_Text shown_:

═══

Lucas is in Washington for the annual U.S. Conference of Mayors and is the chairman of the conference’s Criminal and Social Justice Committee. He hosted a similar panel last year, without the vice president, where mayors talked about different approaches to gun violence, particularly in strengthening community ties to prevent shootings before they happen.

The vice president’s participation on the panel this year comes as Harris has been traveling the country speaking about gun violence as she and President Joe Biden hope to win a second term. Last week Harris traveled to North Carolina for a roundtable conversation about gun violence. This week, she traveled to South Carolina and gave a speech to the NAACP, where she criticized Congress for its inability to pass significant gun safety legislation.

“Every person in our nation has a right to live safe and to live free from the horror of gun violence,” Harris said. “And yet, today, these so-called leaders stand by and refuse to pass reasonable gun safety laws to help protect our children and places of worship.”

The 185 killings in Kansas City in 2023 were a record, even as killings dropped in many major cities across the country, like New York, Los Angeles and Chicago. Local officials have struggled to come up with solutions in the face of a lack of action from the federal government and lax state gun laws. While killings were up in 2023, the number of people shot fell by 19% from the previous record year for killings, 2020.

═══

_Provided information_:
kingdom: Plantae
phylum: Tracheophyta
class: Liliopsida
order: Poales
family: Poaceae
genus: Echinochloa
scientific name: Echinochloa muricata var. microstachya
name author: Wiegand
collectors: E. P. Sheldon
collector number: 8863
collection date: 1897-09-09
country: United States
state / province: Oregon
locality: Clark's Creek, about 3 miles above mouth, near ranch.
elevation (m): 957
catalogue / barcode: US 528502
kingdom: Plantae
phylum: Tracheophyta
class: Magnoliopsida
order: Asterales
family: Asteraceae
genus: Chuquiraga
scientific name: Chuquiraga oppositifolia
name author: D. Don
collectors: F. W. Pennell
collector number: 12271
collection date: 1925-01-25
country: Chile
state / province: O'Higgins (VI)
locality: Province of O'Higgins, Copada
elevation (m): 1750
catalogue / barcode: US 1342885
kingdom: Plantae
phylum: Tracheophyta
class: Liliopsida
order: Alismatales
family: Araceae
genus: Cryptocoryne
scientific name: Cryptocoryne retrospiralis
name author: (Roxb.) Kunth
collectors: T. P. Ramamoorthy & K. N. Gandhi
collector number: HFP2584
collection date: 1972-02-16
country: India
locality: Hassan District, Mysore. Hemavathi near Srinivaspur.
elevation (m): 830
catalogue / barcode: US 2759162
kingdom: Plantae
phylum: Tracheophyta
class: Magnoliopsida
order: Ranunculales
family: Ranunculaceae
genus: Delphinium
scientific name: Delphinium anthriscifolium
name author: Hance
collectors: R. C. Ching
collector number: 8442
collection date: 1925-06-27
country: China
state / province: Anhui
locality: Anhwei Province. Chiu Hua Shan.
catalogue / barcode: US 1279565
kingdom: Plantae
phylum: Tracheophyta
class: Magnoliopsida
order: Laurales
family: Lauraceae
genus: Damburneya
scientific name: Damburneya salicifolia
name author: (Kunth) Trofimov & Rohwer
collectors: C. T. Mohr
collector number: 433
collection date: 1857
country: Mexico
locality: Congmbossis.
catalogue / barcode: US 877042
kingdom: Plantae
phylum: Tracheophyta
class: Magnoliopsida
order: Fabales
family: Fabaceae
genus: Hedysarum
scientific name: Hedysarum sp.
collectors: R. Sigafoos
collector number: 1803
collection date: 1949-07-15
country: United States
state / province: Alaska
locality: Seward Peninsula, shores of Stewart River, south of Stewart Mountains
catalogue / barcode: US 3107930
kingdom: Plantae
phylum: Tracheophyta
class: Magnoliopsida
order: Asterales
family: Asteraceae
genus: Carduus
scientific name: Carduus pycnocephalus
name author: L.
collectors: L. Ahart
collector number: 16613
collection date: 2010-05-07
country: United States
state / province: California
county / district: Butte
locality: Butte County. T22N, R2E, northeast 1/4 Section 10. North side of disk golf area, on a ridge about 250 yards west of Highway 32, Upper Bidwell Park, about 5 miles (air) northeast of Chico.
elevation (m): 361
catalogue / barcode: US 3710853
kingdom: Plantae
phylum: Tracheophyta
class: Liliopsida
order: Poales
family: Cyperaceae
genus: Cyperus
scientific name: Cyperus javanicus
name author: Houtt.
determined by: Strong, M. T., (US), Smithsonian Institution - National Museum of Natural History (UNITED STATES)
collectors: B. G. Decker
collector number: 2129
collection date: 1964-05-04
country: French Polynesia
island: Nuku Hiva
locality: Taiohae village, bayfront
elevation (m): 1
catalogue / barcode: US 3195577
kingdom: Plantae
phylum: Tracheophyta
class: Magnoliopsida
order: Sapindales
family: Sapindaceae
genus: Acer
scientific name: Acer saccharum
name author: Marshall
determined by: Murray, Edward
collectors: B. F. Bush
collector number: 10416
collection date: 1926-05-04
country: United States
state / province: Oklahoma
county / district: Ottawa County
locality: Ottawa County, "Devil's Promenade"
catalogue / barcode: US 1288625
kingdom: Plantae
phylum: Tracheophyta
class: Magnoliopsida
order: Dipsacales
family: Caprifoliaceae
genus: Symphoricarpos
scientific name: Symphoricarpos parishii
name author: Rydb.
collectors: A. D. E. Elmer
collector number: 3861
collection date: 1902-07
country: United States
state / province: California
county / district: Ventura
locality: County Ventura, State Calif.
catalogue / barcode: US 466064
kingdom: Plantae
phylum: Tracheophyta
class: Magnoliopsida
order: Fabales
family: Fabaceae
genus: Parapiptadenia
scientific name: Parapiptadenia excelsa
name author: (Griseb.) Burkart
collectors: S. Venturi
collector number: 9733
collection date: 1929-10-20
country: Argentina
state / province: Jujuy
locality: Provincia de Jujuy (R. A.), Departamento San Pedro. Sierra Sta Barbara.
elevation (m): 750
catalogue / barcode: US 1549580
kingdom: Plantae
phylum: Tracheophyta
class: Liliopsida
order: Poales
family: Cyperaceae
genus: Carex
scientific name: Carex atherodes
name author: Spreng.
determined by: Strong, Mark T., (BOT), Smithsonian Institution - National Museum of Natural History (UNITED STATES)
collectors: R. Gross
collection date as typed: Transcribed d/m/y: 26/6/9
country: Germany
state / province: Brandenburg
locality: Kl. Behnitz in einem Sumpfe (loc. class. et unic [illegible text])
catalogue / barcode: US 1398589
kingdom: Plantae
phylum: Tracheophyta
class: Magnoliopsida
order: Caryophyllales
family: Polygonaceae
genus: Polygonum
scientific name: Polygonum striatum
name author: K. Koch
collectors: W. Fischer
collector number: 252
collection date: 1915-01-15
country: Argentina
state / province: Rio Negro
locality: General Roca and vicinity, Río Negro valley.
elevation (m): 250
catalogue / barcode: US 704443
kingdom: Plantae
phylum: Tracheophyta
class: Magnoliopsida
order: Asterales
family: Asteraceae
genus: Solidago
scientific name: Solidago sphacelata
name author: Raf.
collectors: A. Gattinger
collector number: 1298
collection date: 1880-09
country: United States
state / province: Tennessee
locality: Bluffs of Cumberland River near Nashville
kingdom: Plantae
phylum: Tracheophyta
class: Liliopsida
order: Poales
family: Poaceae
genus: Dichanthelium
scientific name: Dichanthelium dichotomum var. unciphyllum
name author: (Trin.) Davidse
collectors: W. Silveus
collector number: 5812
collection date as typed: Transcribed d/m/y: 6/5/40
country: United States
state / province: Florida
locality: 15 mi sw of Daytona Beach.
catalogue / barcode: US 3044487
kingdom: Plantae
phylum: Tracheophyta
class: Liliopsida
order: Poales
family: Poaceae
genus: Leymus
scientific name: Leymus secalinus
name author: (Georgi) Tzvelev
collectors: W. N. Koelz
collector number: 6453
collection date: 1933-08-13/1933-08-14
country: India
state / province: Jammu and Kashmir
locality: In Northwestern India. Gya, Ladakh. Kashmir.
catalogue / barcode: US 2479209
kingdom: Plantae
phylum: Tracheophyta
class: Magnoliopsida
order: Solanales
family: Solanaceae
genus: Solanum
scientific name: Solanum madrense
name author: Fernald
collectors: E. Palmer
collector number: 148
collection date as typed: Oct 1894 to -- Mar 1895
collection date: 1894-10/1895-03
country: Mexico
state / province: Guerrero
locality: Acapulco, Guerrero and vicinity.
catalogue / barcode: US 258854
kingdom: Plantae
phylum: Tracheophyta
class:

═══

_What to work on_:
1. According to the article on gun violence, how many killings did Kansas City record in 2023?
2. Continue the article on gun violence and the mayors' conference from where it stops.

_Outputs in order_:
1. 185 killings, a record for the city.

2.
While Lucas offered his support for a rule by the Bureau of Alcohol, Tobacco, Firearms and Explosives that would expand the definition of which gun sellers come under its jurisdiction, the rule has faced opposition from conservatives like Missouri Attorney General Andrew Bailey, a Republican.

After last year’s Conference of Mayors panel, Lucas said he wanted the federal government to provide money to help create more programs like Aim4Peace in Kansas City.

“Money that is, importantly, related not just to more enforcement,” Lucas said. “Every now and then they’re very good at saying ‘all right, we’re gonna give you a grant, you can hire 18 more cops.’ That’s wonderful. The problem in Kansas City right now actually isn’t money to hire cops.”